All’invito del Signore, Pietro risponde raccontando l’inutilità dei loro sforzi. Il fallimento dei pescatori è appunto la pesca infruttuosa. Ma ricevono lo stesso l’invito. E a loro sembra strano, e forse anche offensivo, perché sanno benissimo che si pesca solo di notte. Solo obbedendo alla Parola infatti, possono avere dei risultati straordinari. Non si deve imitare Zaccaria, padre di Giovanni il Battista, ma piuttosto la Vergine Maria, che accetta che tutto avvenga secondo la Parola del Signore (Luca 1, 38). E la Vergine Maria allora diventa Madre del Salvatore. Così per la pesca di una moltitudine straordinaria di pesci (Luca 5, 6).

Chiamarono anche un’altra barca, e tutt’e due furono riempite di pesci, che quasi affondavano. Questa pienezza di pesci è simbolo della benedizione di Dio.

Le barche sembrano affondare, ma non affondano: è un’immagine della Chiesa, che aspetta tutti gli uomini per portarli alla salvezza. Quando Dio sarà tutto in tutti, come dice san Paolo (1 Corinzi 15, 28), esisterà allora il “Figlio” (= Gesù) “fino a raggiungere la misura della sua pienezza” (Efesini 4, 13).

Intanto Pietro e tutti i discepoli sono invitati a “pescare uomini”, a pescarli per la vita (Luca 5, 10). In effetti noi tutti siamo immersi nel mare, nell’abisso della perdizione, del peccato, dell’egoismo, della sopraffazione. I discepoli, e tutti i pastori e i testimoni del Signore, sono associati a questa pesca per salvare l’umanità, fino ai confini della storia e del mondo.

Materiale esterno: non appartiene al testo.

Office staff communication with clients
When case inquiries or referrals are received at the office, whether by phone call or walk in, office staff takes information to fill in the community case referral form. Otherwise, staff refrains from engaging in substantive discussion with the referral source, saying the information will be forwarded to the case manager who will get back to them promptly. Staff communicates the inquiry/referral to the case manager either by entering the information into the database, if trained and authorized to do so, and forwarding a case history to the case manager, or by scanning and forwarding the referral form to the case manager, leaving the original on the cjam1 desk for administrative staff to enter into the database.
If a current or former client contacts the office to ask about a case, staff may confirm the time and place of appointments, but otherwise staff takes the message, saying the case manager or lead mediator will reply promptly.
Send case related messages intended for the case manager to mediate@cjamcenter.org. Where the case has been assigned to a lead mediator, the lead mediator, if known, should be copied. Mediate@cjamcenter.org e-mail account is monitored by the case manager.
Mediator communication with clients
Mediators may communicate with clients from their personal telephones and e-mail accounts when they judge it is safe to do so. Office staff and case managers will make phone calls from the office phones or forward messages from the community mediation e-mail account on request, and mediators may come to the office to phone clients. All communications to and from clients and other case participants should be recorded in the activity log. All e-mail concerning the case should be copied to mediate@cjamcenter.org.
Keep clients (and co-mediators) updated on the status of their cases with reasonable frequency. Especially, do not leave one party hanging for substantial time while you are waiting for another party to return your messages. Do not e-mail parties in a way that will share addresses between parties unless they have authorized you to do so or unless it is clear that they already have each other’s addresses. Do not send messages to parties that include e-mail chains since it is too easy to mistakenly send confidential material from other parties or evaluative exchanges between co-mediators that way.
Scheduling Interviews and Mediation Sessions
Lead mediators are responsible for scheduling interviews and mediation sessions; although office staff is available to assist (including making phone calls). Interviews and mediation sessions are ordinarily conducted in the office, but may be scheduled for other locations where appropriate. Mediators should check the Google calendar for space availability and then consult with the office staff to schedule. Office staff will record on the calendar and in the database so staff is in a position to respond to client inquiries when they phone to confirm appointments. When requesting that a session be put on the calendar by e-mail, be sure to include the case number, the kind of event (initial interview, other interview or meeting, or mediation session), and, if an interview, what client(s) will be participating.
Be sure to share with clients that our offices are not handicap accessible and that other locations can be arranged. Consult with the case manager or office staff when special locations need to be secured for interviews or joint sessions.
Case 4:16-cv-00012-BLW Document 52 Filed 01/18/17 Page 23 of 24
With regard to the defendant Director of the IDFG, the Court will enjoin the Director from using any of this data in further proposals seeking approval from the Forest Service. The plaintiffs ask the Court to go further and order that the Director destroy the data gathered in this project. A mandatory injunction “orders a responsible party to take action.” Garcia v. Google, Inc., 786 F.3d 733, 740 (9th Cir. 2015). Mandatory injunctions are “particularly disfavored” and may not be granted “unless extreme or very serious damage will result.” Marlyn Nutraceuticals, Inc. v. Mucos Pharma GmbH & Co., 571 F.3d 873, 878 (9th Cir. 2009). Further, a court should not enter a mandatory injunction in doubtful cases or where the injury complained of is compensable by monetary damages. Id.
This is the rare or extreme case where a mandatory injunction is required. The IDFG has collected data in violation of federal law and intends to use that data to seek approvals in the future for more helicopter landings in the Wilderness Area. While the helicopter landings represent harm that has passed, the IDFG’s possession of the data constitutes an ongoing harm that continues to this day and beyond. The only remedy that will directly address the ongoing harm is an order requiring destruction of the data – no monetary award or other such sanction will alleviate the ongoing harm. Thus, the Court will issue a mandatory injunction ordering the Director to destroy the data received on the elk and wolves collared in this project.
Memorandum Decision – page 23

San Daniele  Comboni (1831-1881) era ben convinto della necessità della “pesca”. Per questo aveva concepito il “Piano per la rigenerazione dell’Africa”, nel settembre del 1864 e vi resterà fedele tutta la vita. Così scriveva al suo Vescovo, il Cardinal Luigi di Canossa, nel dicembre del 1880: “Davanti a così spaventose calamità, il cuore del Missionario dovrà soccombere? Mai!… Il cuore del Missionario non retrocede mai dinanzi ai più fieri ostacoli… Egli marcia verso il trionfo del martirio… Come i nostri confratelli Missionari in Cina, che non si scuotono dinanzi alla morte e ai più spietati tormenti…

Noi affronteremo impavidi enormi sacrifici e la morte stessa per guadagnare alla fede le genti dell’Africa Centrale”.